Find the word "input" in the records below. List each line containing it.

※ ※ ※

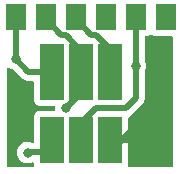
<source format=gtl>
G04 #@! TF.GenerationSoftware,KiCad,Pcbnew,(6.0.6-0)*
G04 #@! TF.CreationDate,2022-07-24T09:40:11-04:00*
G04 #@! TF.ProjectId,hitclips_2040_adapter_v5,68697463-6c69-4707-935f-323034305f61,rev?*
G04 #@! TF.SameCoordinates,Original*
G04 #@! TF.FileFunction,Copper,L1,Top*
G04 #@! TF.FilePolarity,Positive*
%FSLAX46Y46*%
G04 Gerber Fmt 4.6, Leading zero omitted, Abs format (unit mm)*
G04 Created by KiCad (PCBNEW (6.0.6-0)) date 2022-07-24 09:40:11*
%MOMM*%
%LPD*%
G01*
G04 APERTURE LIST*
G04 #@! TA.AperFunction,SMDPad,CuDef*
%ADD10R,2.000000X4.800000*%
G04 #@! TD*
G04 #@! TA.AperFunction,SMDPad,CuDef*
%ADD11R,2.000000X4.000000*%
G04 #@! TD*
G04 #@! TA.AperFunction,ComponentPad*
%ADD12R,1.800000X2.200000*%
G04 #@! TD*
G04 #@! TA.AperFunction,ViaPad*
%ADD13C,0.800000*%
G04 #@! TD*
G04 #@! TA.AperFunction,Conductor*
%ADD14C,0.500000*%
G04 #@! TD*
G04 #@! TA.AperFunction,Conductor*
%ADD15C,0.200000*%
G04 #@! TD*
G04 APERTURE END LIST*
D10*
X134943200Y-90432000D03*
X137423200Y-90432000D03*
X139903200Y-90432000D03*
D11*
X139903200Y-96232000D03*
X137423200Y-96232000D03*
X134943200Y-96232000D03*
D12*
X131875600Y-85783200D03*
X134415600Y-85783200D03*
X136955600Y-85783200D03*
X139495600Y-85783200D03*
X142035600Y-85783200D03*
X144575600Y-85783200D03*
D13*
X131875600Y-89356000D03*
X136144000Y-93522800D03*
X142035600Y-89968000D03*
X132232400Y-92760800D03*
X143611600Y-92151200D03*
X132892800Y-97282000D03*
D14*
X134943200Y-90432000D02*
X132951600Y-90432000D01*
X132951600Y-90432000D02*
X131875600Y-89356000D01*
X131875600Y-89356000D02*
X131875600Y-86000420D01*
X137423200Y-92243600D02*
X136144000Y-93522800D01*
X137423200Y-90432000D02*
X137423200Y-92243600D01*
X142035600Y-89968000D02*
X142035600Y-86000420D01*
X137423200Y-88655200D02*
X136100711Y-87332711D01*
X135747891Y-87332711D02*
X134415600Y-86000420D01*
X137423200Y-90932000D02*
X137423200Y-88655200D01*
X136100711Y-87332711D02*
X135747891Y-87332711D01*
X139903200Y-90932000D02*
X139903200Y-88948020D01*
X138691511Y-87332711D02*
X138287891Y-87332711D01*
X138287891Y-87332711D02*
X136955600Y-86000420D01*
X139903200Y-88544400D02*
X138691511Y-87332711D01*
X139903200Y-88948020D02*
X139903200Y-88544400D01*
X143611600Y-93539600D02*
X143611600Y-92151200D01*
X139903200Y-97248000D02*
X143611600Y-93539600D01*
X137423200Y-97248000D02*
X137423200Y-96028978D01*
X141211422Y-93522800D02*
X142035600Y-92698622D01*
X137423200Y-96232000D02*
X137423200Y-94812978D01*
X138713378Y-93522800D02*
X141211422Y-93522800D01*
X137423200Y-94812978D02*
X138713378Y-93522800D01*
X142035600Y-92698622D02*
X142035600Y-89968000D01*
D15*
X137423200Y-97248000D02*
X137423200Y-96328978D01*
D14*
X132926800Y-97248000D02*
X132892800Y-97282000D01*
X134943200Y-97248000D02*
X132926800Y-97248000D01*
G04 #@! TA.AperFunction,Conductor*
G36*
X143365923Y-87288248D02*
G01*
X143381156Y-87298037D01*
X143428895Y-87333815D01*
X143565284Y-87384945D01*
X143627466Y-87391700D01*
X145059900Y-87391700D01*
X145128021Y-87411702D01*
X145174514Y-87465358D01*
X145185900Y-87517700D01*
X145185900Y-98365500D01*
X145165898Y-98433621D01*
X145112242Y-98480114D01*
X145059900Y-98491500D01*
X141527412Y-98491500D01*
X141459291Y-98471498D01*
X141412798Y-98417842D01*
X141402694Y-98347568D01*
X141404830Y-98336351D01*
X141405305Y-98334352D01*
X141410831Y-98283486D01*
X141411200Y-98276672D01*
X141411200Y-96504115D01*
X141406725Y-96488876D01*
X141405335Y-96487671D01*
X141397652Y-96486000D01*
X139775200Y-96486000D01*
X139707079Y-96465998D01*
X139660586Y-96412342D01*
X139649200Y-96360000D01*
X139649200Y-96104000D01*
X139669202Y-96035879D01*
X139722858Y-95989386D01*
X139775200Y-95978000D01*
X141393084Y-95978000D01*
X141408323Y-95973525D01*
X141409528Y-95972135D01*
X141411199Y-95964452D01*
X141411199Y-94347046D01*
X141431201Y-94278925D01*
X141484857Y-94232432D01*
X141498366Y-94227179D01*
X141522363Y-94219405D01*
X141522362Y-94219405D01*
X141529321Y-94217151D01*
X141535576Y-94213355D01*
X141541050Y-94210849D01*
X141546480Y-94208130D01*
X141553359Y-94205633D01*
X141614398Y-94165614D01*
X141618102Y-94163277D01*
X141680529Y-94125395D01*
X141688906Y-94117997D01*
X141688930Y-94118024D01*
X141691922Y-94115371D01*
X141695155Y-94112668D01*
X141701274Y-94108656D01*
X141754550Y-94052417D01*
X141756928Y-94049975D01*
X142524511Y-93282392D01*
X142538923Y-93270006D01*
X142550518Y-93261473D01*
X142550523Y-93261468D01*
X142556418Y-93257130D01*
X142561157Y-93251552D01*
X142561160Y-93251549D01*
X142590635Y-93216854D01*
X142597565Y-93209338D01*
X142603261Y-93203642D01*
X142605524Y-93200781D01*
X142605529Y-93200776D01*
X142620893Y-93181356D01*
X142623682Y-93177955D01*
X142625343Y-93176000D01*
X142670933Y-93122337D01*
X142674259Y-93115824D01*
X142677620Y-93110785D01*
X142680796Y-93105643D01*
X142685334Y-93099906D01*
X142716255Y-93033747D01*
X142718161Y-93029847D01*
X142751369Y-92964814D01*
X142753108Y-92957705D01*
X142755204Y-92952071D01*
X142757123Y-92946301D01*
X142760222Y-92939672D01*
X142775091Y-92868187D01*
X142776061Y-92863904D01*
X142792073Y-92798466D01*
X142793408Y-92793012D01*
X142794100Y-92781858D01*
X142794135Y-92781860D01*
X142794375Y-92777888D01*
X142794752Y-92773667D01*
X142796241Y-92766507D01*
X142794146Y-92689080D01*
X142794100Y-92685672D01*
X142794100Y-90504999D01*
X142810981Y-90441999D01*
X142866823Y-90345279D01*
X142866824Y-90345278D01*
X142870127Y-90339556D01*
X142929142Y-90157928D01*
X142930748Y-90142653D01*
X142948414Y-89974565D01*
X142949104Y-89968000D01*
X142929142Y-89778072D01*
X142870127Y-89596444D01*
X142810981Y-89494000D01*
X142794100Y-89431001D01*
X142794100Y-87517700D01*
X142814102Y-87449579D01*
X142867758Y-87403086D01*
X142920100Y-87391700D01*
X142983734Y-87391700D01*
X143045916Y-87384945D01*
X143182305Y-87333815D01*
X143230037Y-87298042D01*
X143296541Y-87273195D01*
X143365923Y-87288248D01*
G37*
G04 #@! TD.AperFunction*
G04 #@! TA.AperFunction,Conductor*
G36*
X131366158Y-90108836D02*
G01*
X131418848Y-90147118D01*
X131424876Y-90149802D01*
X131424878Y-90149803D01*
X131457228Y-90164206D01*
X131593312Y-90224794D01*
X131599767Y-90226166D01*
X131599776Y-90226169D01*
X131656372Y-90238199D01*
X131719269Y-90272350D01*
X132367830Y-90920911D01*
X132380216Y-90935323D01*
X132388749Y-90946918D01*
X132388754Y-90946923D01*
X132393092Y-90952818D01*
X132398670Y-90957557D01*
X132398673Y-90957560D01*
X132433368Y-90987035D01*
X132440884Y-90993965D01*
X132446580Y-90999661D01*
X132449441Y-91001924D01*
X132449446Y-91001929D01*
X132468866Y-91017293D01*
X132472267Y-91020082D01*
X132527885Y-91067333D01*
X132534398Y-91070659D01*
X132539437Y-91074020D01*
X132544579Y-91077196D01*
X132550316Y-91081734D01*
X132616475Y-91112655D01*
X132620369Y-91114558D01*
X132685408Y-91147769D01*
X132692517Y-91149508D01*
X132698151Y-91151604D01*
X132703921Y-91153523D01*
X132710550Y-91156622D01*
X132717713Y-91158112D01*
X132717716Y-91158113D01*
X132768430Y-91168661D01*
X132782035Y-91171491D01*
X132786301Y-91172457D01*
X132857210Y-91189808D01*
X132862812Y-91190156D01*
X132862815Y-91190156D01*
X132868364Y-91190500D01*
X132868362Y-91190535D01*
X132872334Y-91190775D01*
X132876555Y-91191152D01*
X132883715Y-91192641D01*
X132961142Y-91190546D01*
X132964550Y-91190500D01*
X133308700Y-91190500D01*
X133376821Y-91210502D01*
X133423314Y-91264158D01*
X133434700Y-91316500D01*
X133434700Y-92880134D01*
X133441455Y-92942316D01*
X133492585Y-93078705D01*
X133579939Y-93195261D01*
X133696495Y-93282615D01*
X133832884Y-93333745D01*
X133895066Y-93340500D01*
X135109719Y-93340500D01*
X135177840Y-93360502D01*
X135224333Y-93414158D01*
X135235029Y-93479670D01*
X135230496Y-93522800D01*
X135231186Y-93529365D01*
X135236963Y-93584330D01*
X135224191Y-93654168D01*
X135175689Y-93706015D01*
X135111653Y-93723500D01*
X133895066Y-93723500D01*
X133832884Y-93730255D01*
X133696495Y-93781385D01*
X133579939Y-93868739D01*
X133492585Y-93985295D01*
X133441455Y-94121684D01*
X133434700Y-94183866D01*
X133434700Y-96334769D01*
X133414698Y-96402890D01*
X133361042Y-96449383D01*
X133290768Y-96459487D01*
X133257452Y-96449876D01*
X133181123Y-96415892D01*
X133181115Y-96415889D01*
X133175088Y-96413206D01*
X133081688Y-96393353D01*
X132994744Y-96374872D01*
X132994739Y-96374872D01*
X132988287Y-96373500D01*
X132797313Y-96373500D01*
X132790861Y-96374872D01*
X132790856Y-96374872D01*
X132703912Y-96393353D01*
X132610512Y-96413206D01*
X132604482Y-96415891D01*
X132604481Y-96415891D01*
X132442078Y-96488197D01*
X132442076Y-96488198D01*
X132436048Y-96490882D01*
X132281547Y-96603134D01*
X132153760Y-96745056D01*
X132058273Y-96910444D01*
X131999258Y-97092072D01*
X131979296Y-97282000D01*
X131999258Y-97471928D01*
X132058273Y-97653556D01*
X132153760Y-97818944D01*
X132281547Y-97960866D01*
X132436048Y-98073118D01*
X132442076Y-98075802D01*
X132442078Y-98075803D01*
X132506960Y-98104690D01*
X132610512Y-98150794D01*
X132703913Y-98170647D01*
X132790856Y-98189128D01*
X132790861Y-98189128D01*
X132797313Y-98190500D01*
X132988287Y-98190500D01*
X132994739Y-98189128D01*
X132994744Y-98189128D01*
X133081687Y-98170647D01*
X133175088Y-98150794D01*
X133181115Y-98148111D01*
X133181123Y-98148108D01*
X133257452Y-98114124D01*
X133327819Y-98104690D01*
X133392116Y-98134797D01*
X133429929Y-98194886D01*
X133434700Y-98229231D01*
X133434700Y-98280134D01*
X133440972Y-98337868D01*
X133441455Y-98342316D01*
X133440736Y-98342394D01*
X133437350Y-98407252D01*
X133395905Y-98464896D01*
X133329875Y-98490983D01*
X133318469Y-98491500D01*
X131292100Y-98491500D01*
X131223979Y-98471498D01*
X131177486Y-98417842D01*
X131166100Y-98365500D01*
X131166100Y-90210774D01*
X131186102Y-90142653D01*
X131239758Y-90096160D01*
X131310032Y-90086056D01*
X131366158Y-90108836D01*
G37*
G04 #@! TD.AperFunction*
M02*

</source>
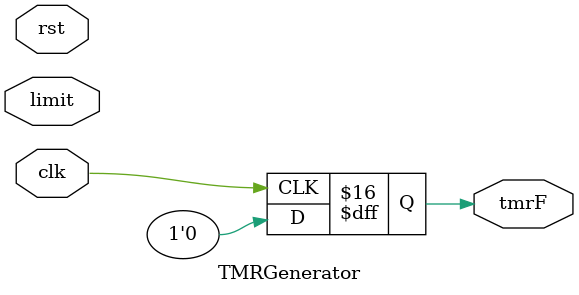
<source format=v>
`timescale 1ns / 1ps


module TMRGenerator(
    input         clk,
    input         rst,
    input [31:0]  limit,
    output reg    tmrF
);

reg [31:0] count;

always @ (posedge clk) begin
    if(rst) begin
        count <= 32'b0;
        tmrF  <= 1'b0;
    end
    else begin
        if(count == limit) begin
            count <= 32'b0;
            tmrF <= 1'b1;
        end
        if(count == limit + 1) begin
            count <= 32'b0;
            tmrF <= 1'b0;
        end
        else begin
            count <= count + 1;
            tmrF <= 1'b0;
        end
    end
end

endmodule

</source>
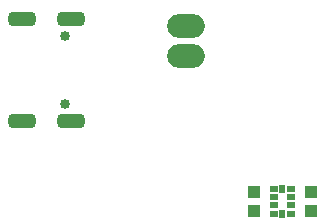
<source format=gbs>
G04*
G04 #@! TF.GenerationSoftware,Altium Limited,Altium Designer,22.11.1 (43)*
G04*
G04 Layer_Color=16711935*
%FSLAX44Y44*%
%MOMM*%
G71*
G04*
G04 #@! TF.SameCoordinates,4B2A122A-EDDB-492F-91F8-374AC6037894*
G04*
G04*
G04 #@! TF.FilePolarity,Negative*
G04*
G01*
G75*
%ADD60R,1.0032X1.0032*%
%ADD95O,3.2032X2.0032*%
G04:AMPARAMS|DCode=96|XSize=1.2032mm|YSize=2.3032mm|CornerRadius=0.3516mm|HoleSize=0mm|Usage=FLASHONLY|Rotation=270.000|XOffset=0mm|YOffset=0mm|HoleType=Round|Shape=RoundedRectangle|*
%AMROUNDEDRECTD96*
21,1,1.2032,1.6000,0,0,270.0*
21,1,0.5000,2.3032,0,0,270.0*
1,1,0.7032,-0.8000,-0.2500*
1,1,0.7032,-0.8000,0.2500*
1,1,0.7032,0.8000,0.2500*
1,1,0.7032,0.8000,-0.2500*
%
%ADD96ROUNDEDRECTD96*%
%ADD97C,0.8532*%
%ADD107R,0.7032X0.6032*%
%ADD108R,0.6032X0.7032*%
D60*
X225497Y242000D02*
D03*
Y258000D02*
D03*
X274503Y242000D02*
D03*
Y258000D02*
D03*
D95*
X168000Y398000D02*
D03*
Y372600D02*
D03*
D96*
X71000Y317800D02*
D03*
X29200D02*
D03*
X71000Y404200D02*
D03*
X29200D02*
D03*
D97*
X66000Y389900D02*
D03*
Y332100D02*
D03*
D107*
X243000Y239500D02*
D03*
X257000D02*
D03*
X243000Y246500D02*
D03*
X257000D02*
D03*
X243000Y253500D02*
D03*
X257000D02*
D03*
X243000Y260500D02*
D03*
X257000D02*
D03*
D108*
X250000Y239500D02*
D03*
Y260500D02*
D03*
M02*

</source>
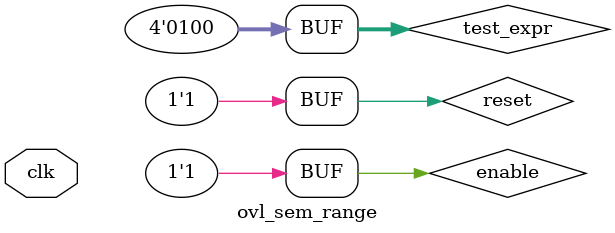
<source format=sv>
module ovl_sem_range(input logic clk);
  logic reset = 1'b1;
  logic enable = 1'b1;
`ifdef FAIL
  logic [3:0] test_expr = 4'd9;
`else
  logic [3:0] test_expr = 4'd4;
`endif
  ovl_range #(.width(4), .min(2), .max(6)) dut (
      .clock(clk), .reset(reset), .enable(enable), .test_expr(test_expr), .fire());
endmodule

</source>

※ ※ ※

== RESULT OF THIS EXERCISE ==
    input         clk,
    input         rst,
    input [31:0]  limit,
module ovl_sem_range(input logic clk);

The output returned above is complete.